### Problem statement
Copy out every line of the records below word for word, leaving out the pictures.

-- BEGIN Information provided --

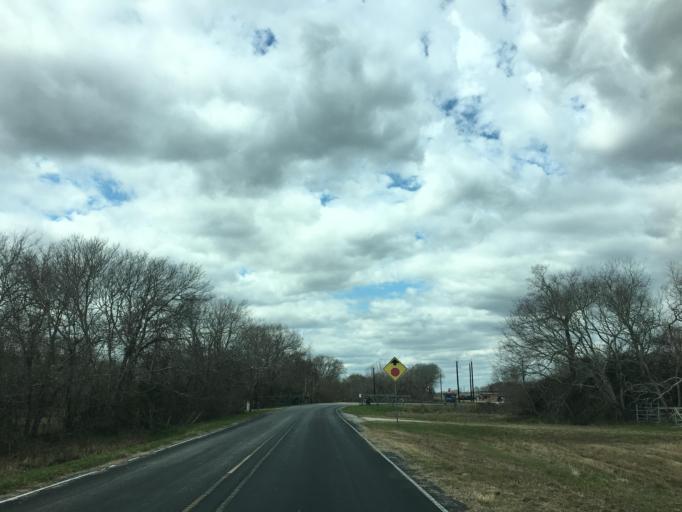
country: US
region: Texas
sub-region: Brazoria County
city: Oyster Creek
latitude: 29.0651
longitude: -95.3179
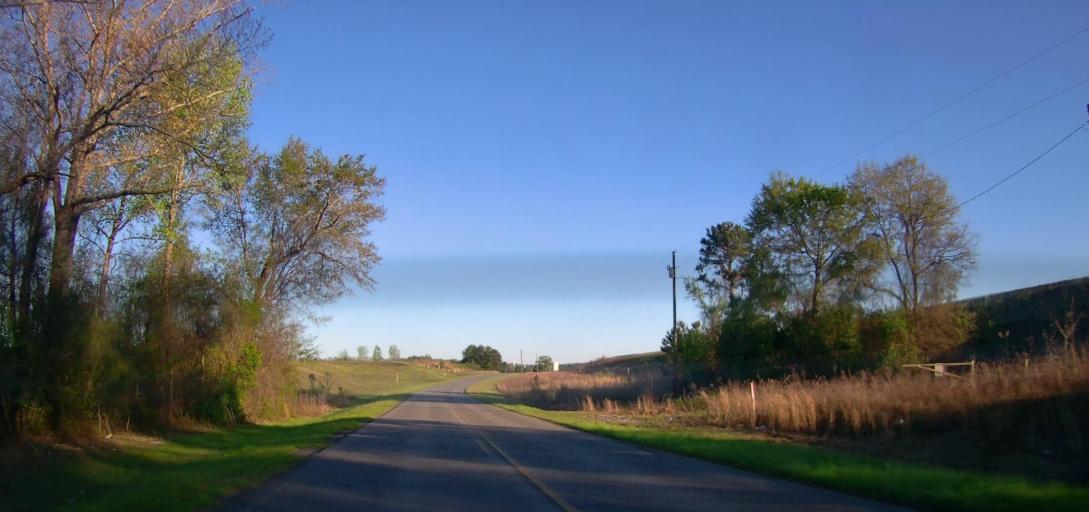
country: US
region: Georgia
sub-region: Wilkinson County
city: Irwinton
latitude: 32.8681
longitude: -83.2358
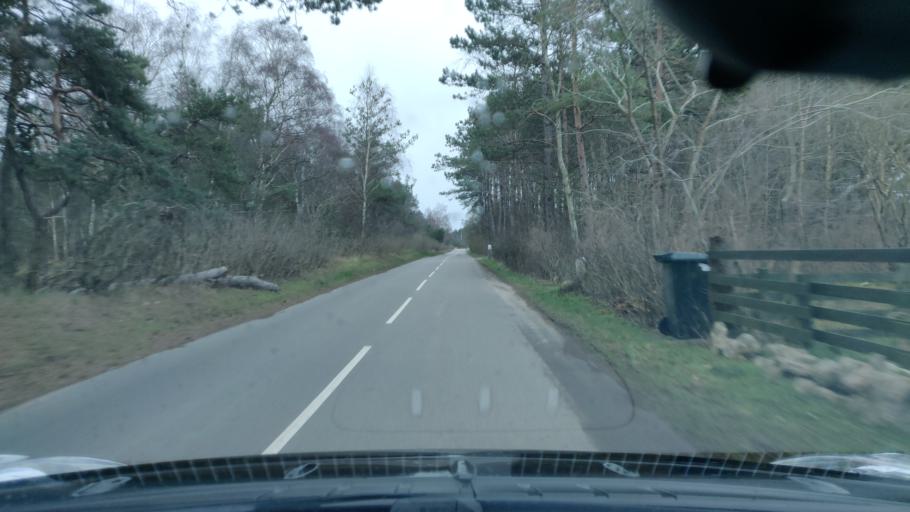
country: DK
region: Zealand
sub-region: Odsherred Kommune
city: Hojby
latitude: 55.8853
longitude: 11.5451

-- END Information provided --

### The reply
country: US
region: Texas
sub-region: Brazoria County
city: Oyster Creek
latitude: 29.0651
longitude: -95.3179
country: US
region: Georgia
sub-region: Wilkinson County
city: Irwinton
latitude: 32.8681
longitude: -83.2358
country: DK
region: Zealand
sub-region: Odsherred Kommune
city: Hojby
latitude: 55.8853
longitude: 11.5451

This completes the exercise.